Wiping her hands off on her skirt, Ágota lifts the book so I can see an illustration of the doorway between the two worlds. Our mother carefully drew herself as a child stepping through the opening. “When the witches created the passage into this world, all the ley lines in this world trembled with the onslaught of the new magic. All the creatures of magic sensed the arrival of the witches. The devil sensed the change, too, and went in search of the source. He found the lower witches first. Some he turned to serve him. Others fled. One of his new servants told him about the only Archwitch to escape to this world.”
“Mama,” I say with certainty.
“Yes. It took him centuries to find her. When he did, he offered to take her to the Scholomance. It is near a hidden lake called Lake Hermanstadt in the Carpathian Mountains.”
“What is it?” I recall my mother refusing to leave with the devil to travel to the Scholomance. At the time, I had not understood what she was speaking about.
“It is a school of black magic that only opens every hundred years. The devil teaches ten students the blackest of magicks there, and at the end of ten years, he keeps one student as payment. He tried very hard to persuade Mama to attend, but she refused. Every hundred years, he would appear on her doorstep to beg her to attend. Every year, she told them she would not. Finally, he decided to force her. She escaped and hid for a very long time, but she knew he might someday find her.”
“He wanted to make her wicked like him,” I say, disgusted at the mere thought.
“Yes, he did.”
A terrible thought occurs to me and I burst into fresh tears. “Now he shall come for you!”
“He does not know my name. Mama kept it hidden from him. It will be very hard for him to locate me.” Ágota smirks with satisfaction.

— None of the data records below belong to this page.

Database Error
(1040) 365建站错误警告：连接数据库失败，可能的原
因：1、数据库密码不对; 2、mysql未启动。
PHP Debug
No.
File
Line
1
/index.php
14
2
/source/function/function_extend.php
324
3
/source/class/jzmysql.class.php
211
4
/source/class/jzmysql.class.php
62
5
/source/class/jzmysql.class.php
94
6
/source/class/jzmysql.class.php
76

“But Enede knows it. So does her mother. And the other ladies in the village.”
A look of pain flits across Ágota’s face at the mention of her beloved. “Mama cast a spell so they would not remember our names when they weren’t in our presence. And now that we are no longer in the village, they will not remember us at all. Mama cast powerful spells to erase us from the memories of the villagers. After she was tracked down by several people from the other villages we lived near, she knew she had to expend the strongest of magicks to protect us.”
“So the devil cannot find you because he does not know your name?”

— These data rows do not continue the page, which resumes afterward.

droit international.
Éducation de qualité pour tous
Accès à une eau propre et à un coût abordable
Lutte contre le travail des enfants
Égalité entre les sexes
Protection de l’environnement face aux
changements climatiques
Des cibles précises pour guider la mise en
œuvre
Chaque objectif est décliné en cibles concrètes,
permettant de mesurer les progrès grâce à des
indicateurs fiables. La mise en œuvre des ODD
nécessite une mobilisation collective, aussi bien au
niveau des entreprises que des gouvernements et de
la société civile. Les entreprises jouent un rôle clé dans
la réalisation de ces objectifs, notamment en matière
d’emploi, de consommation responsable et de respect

Ágota nods. “Exactly. Names are powerful.”
My mind drifts to the promise I made to my mother. I must never tell anyone, not even Ágota, my true name. I pull the hood over my head and stare at the toes of my shoes. My feet are cold.
“Do you miss Enede?” I ask.
“I do not know. Maybe. I suppose I will miss her, but she is not the only girl I kissed. Mama was right. Enede and the other girls will marry and have babies. My future is not in that village.”
“Where is it?”
“With you. For now.” Ágota leans over to kiss my forehead. Her lips are so hot I flinch. “You are cold. You should have said so. The magic in me is so hot, I cannot feel damp or cold.”
Ágota’s fingers twist into elaborate shapes and a small golden ball of light forms above our heads. A warm glow fills our tiny haven, and soon my fingers and toes begin to thaw. Ágota flips through our mother’s book, her face twisted into a scowl.
“Will I get married and have babies?”
The concept seems so strange and foreign.
“One day, I suppose.” Ágota tilts her head toward me, her eyes starting to turn green. “Yes, I am sure you will.”
“Can you see it?”
“I cannot explain exactly what I see, but, yes, you will marry and have a fine house.”
“And where will you be?”
The green in her eyes fades away and she shakes her head. “I do not know. I cannot see the future for myself.”
Sadness fills my heart. I remember Mama saying that she could not see her own future either. That is probably why the devil found her and killed her. I wipe away fresh tears, frightened for Ágota. I hope my mother’s spells worked and that the devil will never discover her name. My secret name seems more important than ever.
“Where are you?” Ágota unexpectedly asks.